Since you've expressed interest, I'll certainly post what we find out.

Mark

montana_charlie
12-02-2007, 08:10 PM
A few days ago, I had my first look into my Sharps' chamber. Like you, I don't have a borescope, but I had the gun stripped to just the barrel and receiver, so I donned a pair of magnifiers and squirmed around under a lamp until I could see down in there.

Like your experience, it looked like a sharp change from the chamber to the rifling.

However, I already know the shape and dimensions of the chamber and throat that Lee Shaver cut in this rifle, with his match reamer.
I can assure you that (in spite of 'how it looks') it is not an abrupt change in mine...and most probably not in yours.

When I was in that search mode to discover the shape of a Pedersoli chamber, Dick Trenk (a Pedersoli rep) sent me this...

"Charlie: I have no actual drawing available but will quote you all your main specs.
From the forward edge of the rim seat, to the end of the case chamber = 2.059" length and the diameter at the rim edge is .508" and at the case mouth is .481"-.482"
Rim seat itself will have a depth of .070"
Transition angle at case chamber mouth is 10 deg. 12 min. 14 seconds per side and this will have a length of .060" and a finished diameter of .4598" to .4600" where the throat starts.

Throat starting where angle ends, is straight for .236" then has a "leade" angle of 1 deg. 11 min. 37 sec. per side.
Length varies from .065" to perhaps .080"
How the reamer is handled causes a slight variation in this length of leade.

This basic chamber shape prevails on all our 45 cal chambers."
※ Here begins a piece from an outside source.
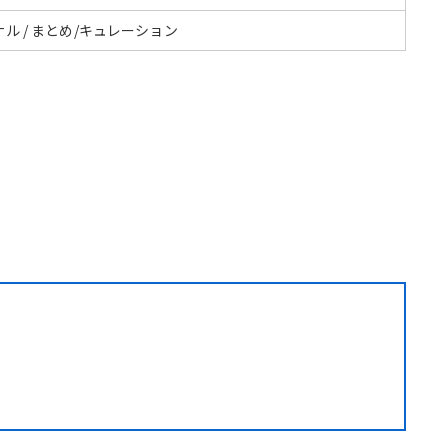
ル / まとめ/キュレーション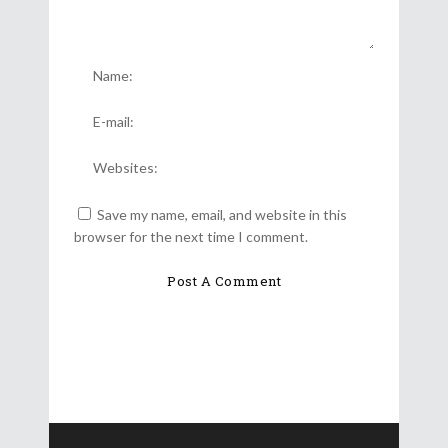
Save my name, email, and website in this
browser for the next time I comment.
That leade angle is shallower (less abrupt) than many others.
So, you might want to think about it a bit more...before digging around in there with something sharp.
That is especially true since the .236" freebore (sic) is already more than twice as long as most others.

Since freebore has a diameter of .460", you might try bullets that size...and see if leading decreases.
And, if you set them out far enough to use up that freebore, you can probably get close to .45/90 performance from your .45/70.
CM

Nueces
12-02-2007, 08:41 PM
Thanks, Charlie, that's good poop. I would certainly slug the throat before cutting on it, but, you're right, the specs sound pretty good as they are.

I'm still loading the boolits that my friend bought, thus the 459 sizing. My old Lyman blocks throw slugs a little too small; we're waiting for some GBs to come in so we can try larger sizes.

I wince when I recall all those years of cast bullet 'advice' from the print mag experts that specified groove-diameter sizing. Old Harvey Donaldson and Elmer Keith had it right many years ago and, now, the web has allowed enough current experience to get together to reach a critical mass of sound opinion.

And all this 'thinkin' is available to anyone who can type google.com. Despite scientific training, I've always been something of a Luddite. I've embraced the web, though.